Setup the image registry

For GCP (via terraform)

If the hub will be deployed on a GCP cluster, we can setup gcr.io via the terraform config.

  1. Enable the repository creation by adding the following in the cluster’s terraform config:

    container_repos = [
      "some-other-repository",
      "<repository-name>",
    ]

    where <repository-name> is the name of the repository where all the images built from the hub will be pushed.

  2. Get the registry credentials

    The username to access this registry is _json_key and the password can be discovered by running the following terraform command:

    terraform output registry_sa_keys

For other cloud providers (quay.io)

If the hub will be deployed on another cloud provider than GCP, we must get the credentials of the robot account that will allow us to push and pull from the central quay organization ‘imagebuilding-non-gcp-hubs’. This organization stores the images used by 2i2c hubs running on infrastructure different than GCP.

  1. Go to the ‘Robot Accounts’ tab of the ‘imagebuilding-non-gcp-hubs’ organization

  2. Click on the ‘imagebuilding-non-gcp-hubs+image_builder’ name of the robot account. This will give you its username and password.

Setup the binderhub-service chart

We will use the binderhub-service helm chart to run BinderHub, the Python software, as a standalone service to build and push images with repo2docker, next to JupyterHub.

  1. Setup the binderhub-service config

    binderhub-service:
      enabled: true
      config:
        BinderHub:
          # see note above for the format of the image_prefix
          image_prefix: <path-to-image-registry>
        DockerRegistry:
          # registry server address like https://quay.io or https://us-central1-docker.pkg.dev
          url: &url <server_address>
          # robot account namer or "_json_key" if using grc.io
          username: &username <account_name>
      buildPodsRegistryCredentials:
        server: *url
        username: *username
  2. Sops-encrypt and store the password for accessing the image registry, in the enc-<hub>.secret.values.yaml file, and any other credentials added there.
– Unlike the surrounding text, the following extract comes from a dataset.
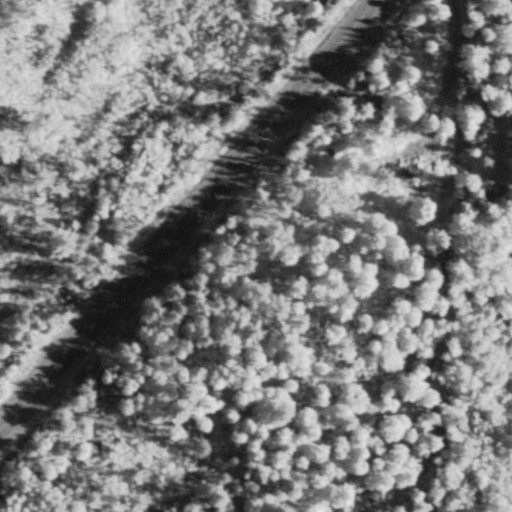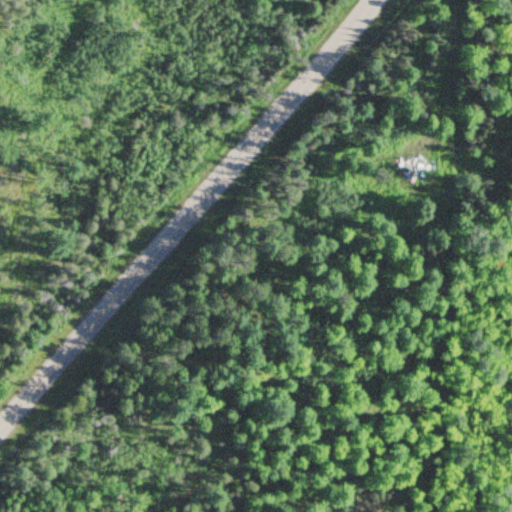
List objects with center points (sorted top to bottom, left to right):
road: (188, 216)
    You should have the password for accessing the image registry from a previous step.

    binderhub-service:
      config:
        DockerRegistry:
          password: &password <password>
      buildPodsRegistryCredentials:
        password: *password
  3. If pushing to quay.io registry, also setup the credentials for image pulling

    When pushing to the quay registry, the images are pushed as private by default (even if the plan doesn’t allow it).

    A quick workaround for this, is to use the robot’s account credentials to also set imagePullSecret in the enc-<hub>.secret.values.yaml:

    jupyterhub:
      imagePullSecret:
          create: true
          registry: quay.io
          username: <robot_account_name>
          password: <password>

    Make sure to re-encrypt the file!

    If dask-gateway is enabled, the scheduler and worker pods needs to be configured to reference the k8s Secret created by the JupyterHub chart through the config above. This is done like below:

    dask-gateway:
      gateway:
        backend:
          imagePullSecrets: [{name: image-pull-secret}]
  4. Ensure the BinderHub components are scheduled on appropriately small nodes using node selectors

    binderhub-service:
     dockerApi:
       nodeSelector:
         node.kubernetes.io/instance-type: <e.g. r5.xlarge>
     config:
       KubernetesBuildExecutor:
         node_selector:
           node.kubernetes.io/instance-type: <e.g. r5.xlarge>
    
  5. Mark the Docker storage volume as ephemeral, and owned by the kubelet:

    binderhub-service:
      dockerApi:
        storage:
          emptyDir:
            sizeLimit: 15Gi

    This will ensure that once the volume exceeds the storage limit, the storage is ultimately reclaimed by the node. This is particularly useful for clusters which do not regularly recycle nodes, such as nodepools that do not scale to zero.